The year 2020 was unique. The ongoing pandemic did not make it easier for World Physiotherapy to organise a World Congress – the world’s biggest event of this type. Originally, it was to take place in Dubai, where apart from substantive content the participants would have received a chance to establish direct contacts with the representatives of the profession from different corners of the world. It is no secret that attending a conference is not only about obtaining the latest knowledge but also about a chance to establish valuable contacts at the proverbial coffee machine. All of that was to be missed.
The only way of organising the congress during the pandemic was to hold it in the virtual format. And although it does not sound as exciting as the traditional form, there were over two thousand people who signed up for the event. Two thousand people from different corners of the world, different nationalities and cultures and different time zones. For some, participation in the congress meant three nights without sleeping! However, good attendance at the keynote lecture showed that nothing could stop the participants and the organisers were technically well-prepared for the event. There were 1200 people watching uninterrupted online transmission at the same time.
Lectures, that is creme de la creme of the event
There are many physiotherapy conferences organised worldwide, but this one was exceptional. During the three days, the participants had a chance to attend lectures strictly connected with the profession they practice (e.g. musculoskeletal disorders, pain and its therapy, paediatrics, geriatrics etc.), but also sessions that allow them to look at it from a broader or completely different perspective. Examples of such topics can be issues connected with the health of refugees and migrants, the issues of oppression, marginalisation and stigmatisation or discrimination of women exercising the profession of a physiotherapist.
The speakers delivered their lectures in the English language. The organisers provided the participants with access to the Wordly system, which simultaneously translated what the lecturers were saying into different languages, including Polish. The translation was displayed in the form of subtitles. It is worth adding that while the lectures were usually pre-recorded, the discussions that followed them were live. The organiser made it possible to ask questions through the option of chat on the congress platform.
Face to face with the professor
The participants could also meet the lecturers during more intimate networking sessions or talks „in the cafe.” Going to the cafe meant in practice that by logging into World Cafe you found yourself in a room with only a few randomly selected people with whom you could talk on any subject. A morning coffee with the chair woman of an association in a distant country? A quick chat with the chairman of the largest organisation in Europe? What about a face-to-face meeting with Emma Stokes – president of World Physiotherapy? Everything was possible during those sessions. In that way, the organisers provided a substitute for the real meetings that take place at the classical congress.
In a similar form, the participants could attend networking sessions, that is meetings during which the representatives of different countries were discussing specific topics. They were organised by WP’s subgroups, which bring together organisations dealing with such issues as neurology, manual therapy, paediatrics or other. Poles participated in them as well.
In my country…
The meetings in thematic sub-groups provided a chance to learn about the specificity of the work in different regions of the world. What is the standard for countries such as Poland (e.g. widespread accessibility of physiotherapeutic services) remains an aspiration for others, as was admitted, for instance, by the representatives from Philippines. Meanwhile, countries with many years of practice in providing physiotherapeutic services, such as Australia or New Zealand, shared their experiences in implementing modern forms of financed physiotherapies, which are beneficial to all the parties. An example is telerehabilitation in New Zealand, which is treated by the insurer as a service equivalent to a face-to-face meeting.
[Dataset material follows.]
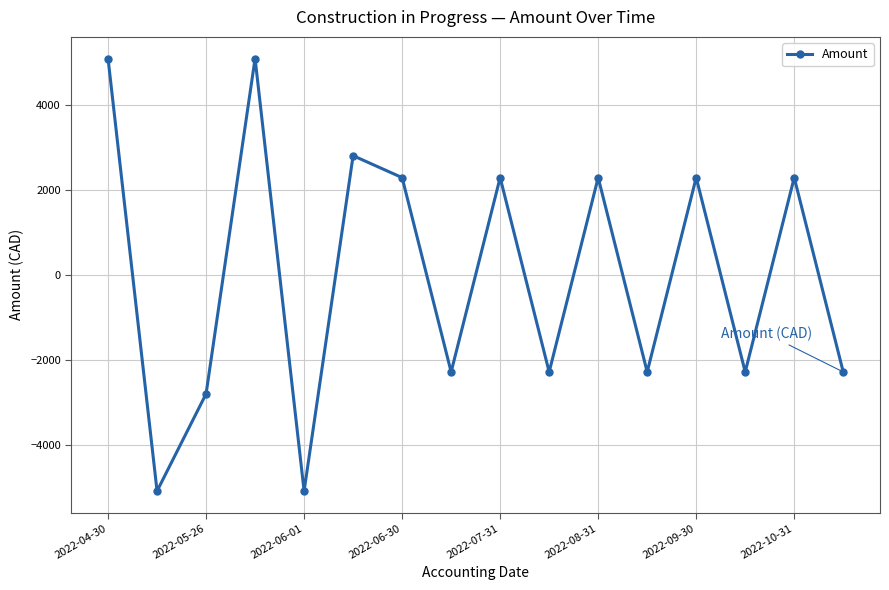

Is this an area chart (filled region under the line)?

No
The World Bank regards Poland as a high income country, which suggests high level of income and a well-developed health care infrastructure. However, in terms of earnings, our physiotherapists compare poorly to their peers from New Zealand, Australia or the USA. This is the reason of frustration in the community and a subject frequently addressed in public debates. Does that mean that overall we lag behind? Definitely not. As one of few countries, we can boast the act on our profession, a separate governing organisation and direct access to a physiotherapist. The information that we were authorised as a professional group to give vaccines against COVID-19 was a huge surprise. Often, physiotherapists from the neighbouring countries wanted to know how they could implement solutions similar to ours in their own countries. It’s worth knowing that there are both countries that can be inspiration for us and those that are inspired by us.
“Equality, fairness, diversity and integration”
It’s probably not without a reason that a session with this title, led by Emma Stokes, took place on the first day of the event. These words illustrate the whole Congress World Physiotherapy 2021 well. We are inspired by the stronger, give the weaker a hand, accept diversity of both people and forms of work. If we want to be a profession of the future, let these ideals guide us. See you in Tokyo in 2023. Face to face or online!